|What we were supposed to be doing today!|
We chose a beautiful colony that Liz had found (this girl is a veritable magnet for large coral colonies!) and maneuvered the boat into place over the coral head through trial and error. And at the 11th hour, just as we were donning our SCUBA gear, we realized that the pneumatic drill wasn't turning. Not even a bit. It was absolutely positively rusted through and through, frozen solid. Nothing to be done but turn around and curse silently (for the most part) all the way back to base, knowing full well that this could be the de facto end of our coral collection on this expedition. It was grim, to say the least. What idiots we had been not to run lubricant through the drill 2 days ago after our first dives! We had probably all thought about it, but nobody really took the reins and did it, probably because we were high from our success and felt invincible. A serious smack-down was headed our way, and the karmatic powers that be certainly chose an effective way to deliver the message - there is no single piece of equipment more important than The Drill. In fact, we brought TWO along just in case one gave out. But of course we had tested both of them in seawater when we thought the drill was broken, so they were both in the exact same condition - utterly useless.
We got on the internet and managed to get the maker on the custom-made drills on the phone, and he basically laughed when we told him what had happened (a most unwelcome response, as you might imagine).

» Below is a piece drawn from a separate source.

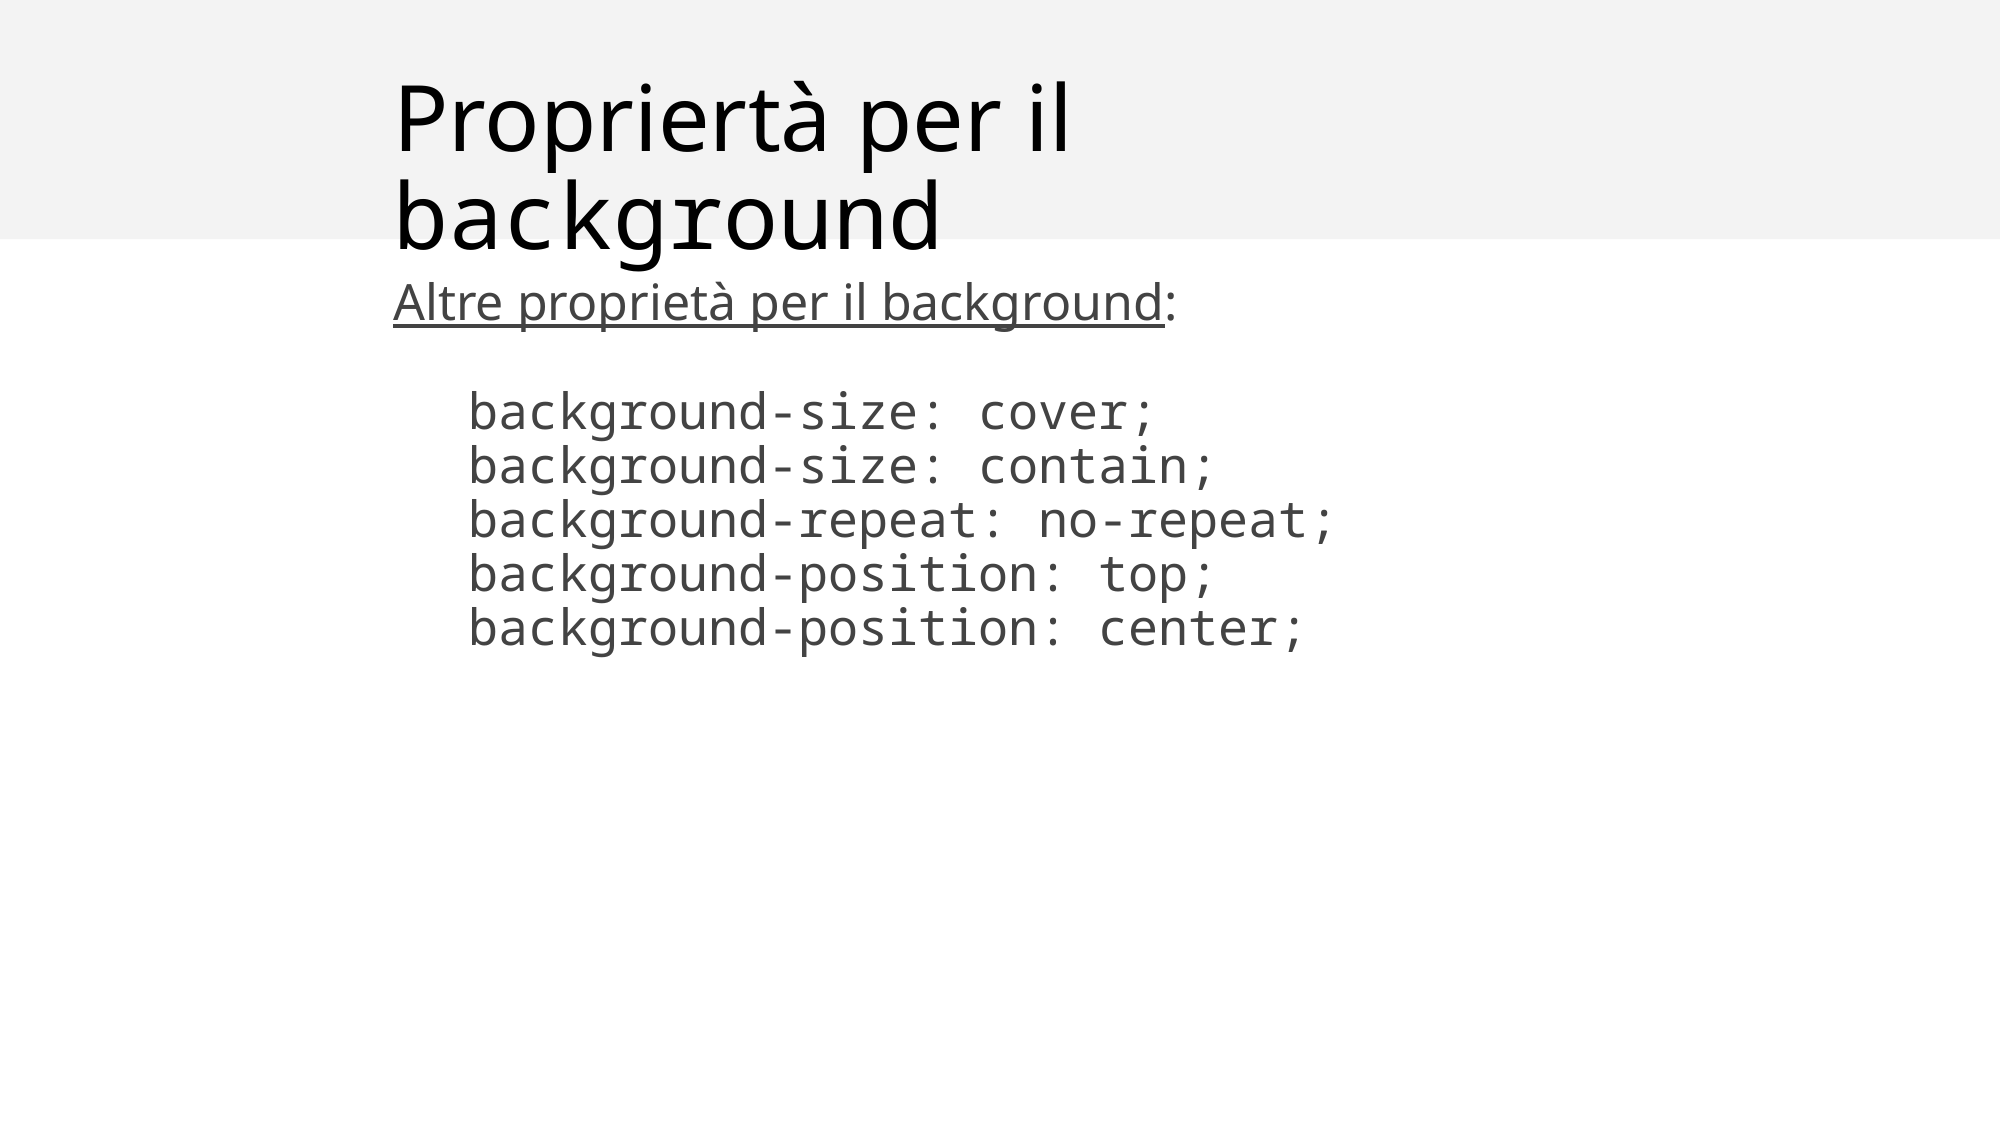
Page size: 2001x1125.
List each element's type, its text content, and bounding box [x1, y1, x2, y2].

title Propriertà per il background [378, 56, 1622, 183]
list Altre proprietà per il background: background-size: cover; background-size: contain; background-repeat: no-repeat; background-position: top; background-position: center; [378, 255, 1622, 1004]
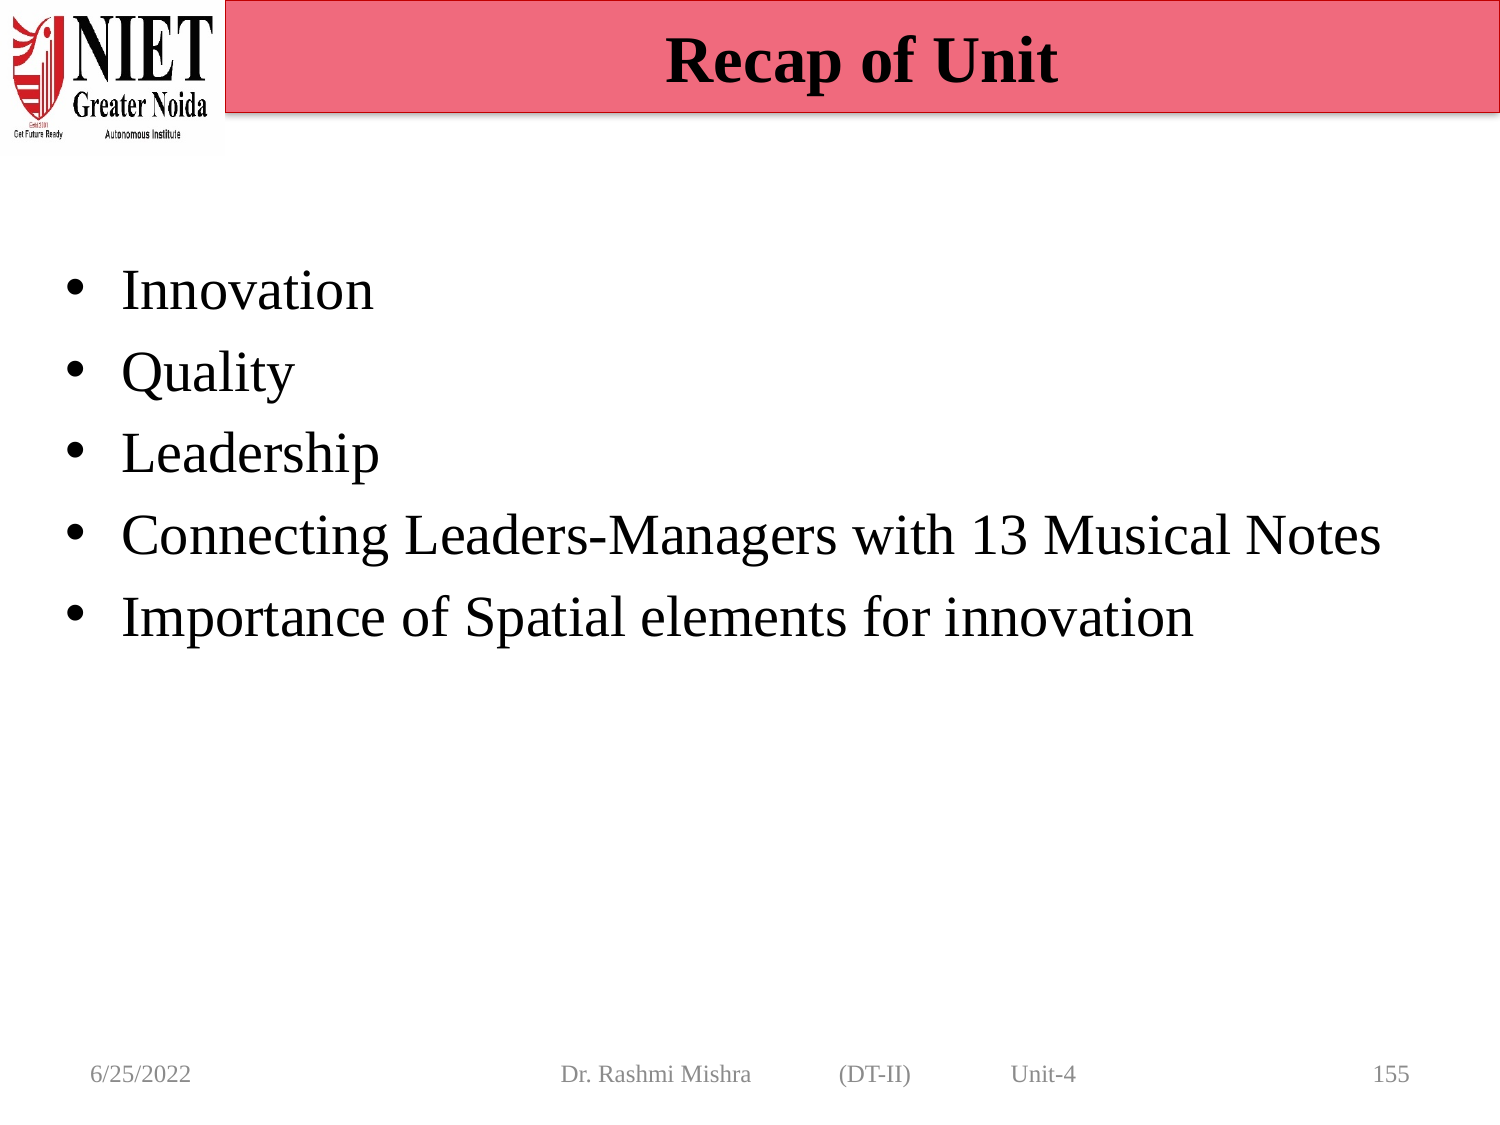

He said our only bet was to soak the drills overnight in WD40 and pray. So we bought a can of WD40 for $18.20 (!!!!) and went about trying to get the drills unstuck. By lunchtime I was climbing the walls with anxiety, so we loaded up for a fossil coral hunt on nearby beaches while we waited and prayed for the God of WD40 to smile upon us. The trip did the trick - we found many many Porites fossils and I had a good time talking to the team about how to avoid unhappy corals (corals grow funny when they are smushed up against the water's surface, and we'd like to avoid these for paleoclimate). And everyone worked their hearts out under sweltering mid-day sun, bless them. It was hard to stay in a funk for long.
When we got back, things hadn't changed, so I initiated Operation Christmas Drill, firing off a bunch of desperate e-mails to various corners of the world in a desperate attempt to get a new pneumatic drill shipped down here on the next plane in two day's time. And then I got serious. The local guys began an in-depth project to change the nonexistent brake pads on the mini-truck, and I took inspiration from them to attempt a full-scale dismantling of the drill itself. I enlisted Hussein to help me keep track of parts and think through rough patches. And piece by piece, using vice grips, pipe wrenches, and lots of WD40, the drill came apart! We cleaned all the parts off with (you guessed it) WD40 and began to reassemble. We hooked it up the air, opened the valve up to full throttle, and let her rip. At first nothing happened, but then in a shower of blackened WD40, it spun! An hour later we had freed the 2nd drill from its rusty grave too! So needless to say, I could have done without that little adventure today, but as they say, all’s well that ends well. Tomorrow we’ll drill that nice Porites on the reef from this morning, and carry on with the drilling of fossil corals in the village in the afternoon. A full day, but believe me, I will be smiling with every single revolution of that drill. If anyone ever needs to know what’s inside a pneumatic drill, Hussein and I can give you a detailed overview any day.